2.Crowther, John, ed. “No Fear Hamlet.” SparkNotes LLC. 2005. http://nfs.sparknotes.com/hamlet/ (accessed January 21, 2016).
3.”How We Listen”, chapter 2 of “What to listen for in Music”.
4. Listen to Bernstein discuss Beethoven’s 6th and 7th Symphony.
For a very convincing refutation watch this video.

2 Replies to ““Heart and Soul” is a Chaconne – So What?”

  1. “Conscious cognition interferes with the artistic experience”: Kind of a sweeping statement, no? I’m willing to believe that it interferes with your artistic experience (and that’s not meant as criticism), but I’m not wholly sure that it interferes with mine.

    When I hear a recorded solo concert by Keith Jarrett, for example, I sometimes find myself consciously wondering how he’s creating some sound that to me, a very amateur pianist, seems impossible. But I don’t think this interferes with my artistic experience, at least not in some larger sense.

    The challenge with discussions like these is often in defining what the words mean and where the boundaries are between the concepts they label. Maybe at least parts of what you feel as conscious cognition are in fact included in what I feel as the artistic experience.

    And I love reading your blog entries! They always help me think about things in new ways.

    • I do not think we are disagreeing.

      My statement: “Thoughts about these things might fly through my mind, but my appreciation is intuitive.” is not at all different from your comment: “I sometimes find myself consciously wondering how he’s creating some sound that to me, a very amateur pianist, seems impossible.”

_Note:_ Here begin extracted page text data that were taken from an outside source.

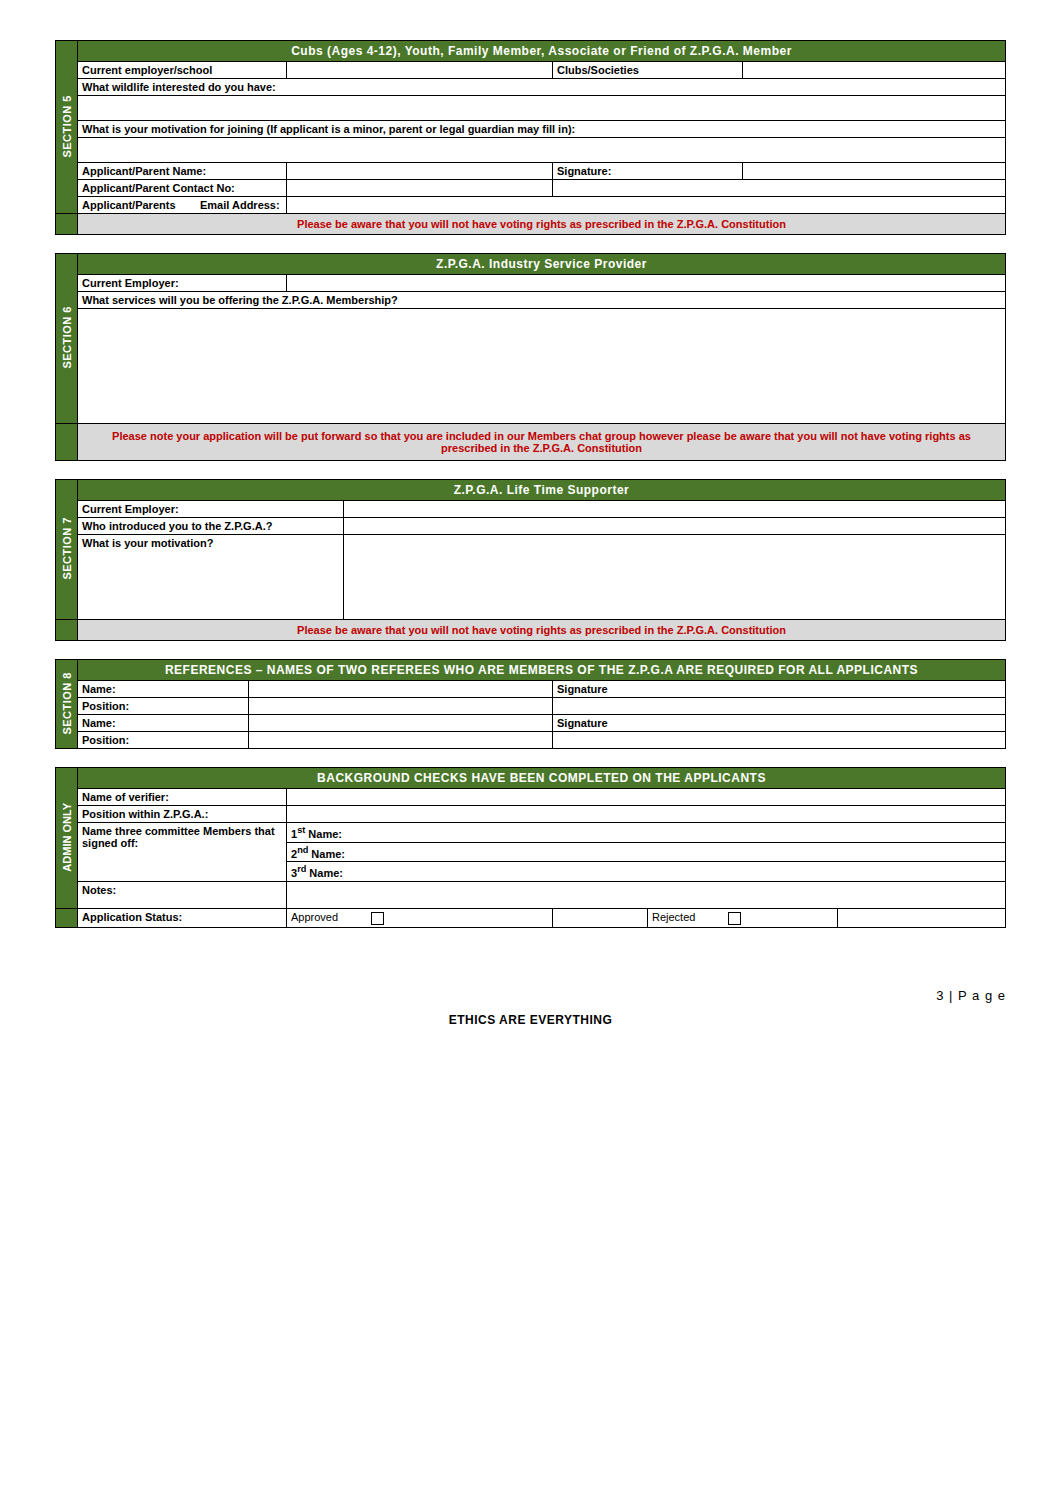| SECTION 5 | Cubs (Ages 4-12), Youth, Family Member, Associate or Friend of Z.P.G.A. Member |
| Current employer/school | | Clubs/Societies | |
| What wildlife interested do you have: |
| What is your motivation for joining (If applicant is a minor, parent or legal guardian may fill in): |
| Applicant/Parent Name: | | Signature: | |
| Applicant/Parent Contact No: | | |
| Applicant/Parents Email Address: | |
| | Please be aware that you will not have voting rights as prescribed in the Z.P.G.A. Constitution |
| SECTION 6 | Z.P.G.A. Industry Service Provider |
| Current Employer: | |
| What services will you be offering the Z.P.G.A. Membership? |
| | Please note your application will be put forward so that you are included in our Members chat group however please be aware that you will not have voting rights as prescribed in the Z.P.G.A. Constitution |
| SECTION 7 | Z.P.G.A. Life Time Supporter |
| Current Employer: | |
| Who introduced you to the Z.P.G.A.? | |
| What is your motivation? | |
| | Please be aware that you will not have voting rights as prescribed in the Z.P.G.A. Constitution |
| SECTION 8 | REFERENCES – NAMES OF TWO REFEREES WHO ARE MEMBERS OF THE Z.P.G.A ARE REQUIRED FOR ALL APPLICANTS |
| Name: | | Signature |
| Position: | | |
| Name: | | Signature |
| Position: | | |
| ADMIN ONLY | BACKGROUND CHECKS HAVE BEEN COMPLETED ON THE APPLICANTS |
| Name of verifier: | |
| Position within Z.P.G.A.: | |
| Name three committee Members that signed off: | 1 st Name: |
| 2 nd Name: |
| 3 rd Name: |
| Notes: | |
| | Application Status: | Approved | | Rejected | |
3 | P a g e
ETHICS ARE EVERYTHING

      Your thoughts come directly from listening to the music, and probably reinforce your appreciation. You did not start out thinking about the piece. What I think is detrimental to appreciation is paying primary attention to form, theory, comparison to other works, etc. unless that is the point of your investigation. Somebody studying tonality would focus on that while listening to a piece of music, but that to me is art study, not art appreciation.

      Art study does contribute to appreciation as I argue, but only if it becomes intuitive. It is the difference between thinking, “Wow that C major chord in Haydn’s Creation just made me jump” and thinking “I can’t wait for that C major chord on ‘and there was light’ so I can hear it” and totally miss everything else.

      As you say, “The challenge with discussions like these is often in defining what the words mean and where the boundaries are between the concepts they label.” But that is precisely why experience is better than thinking in the moment when appreciating art.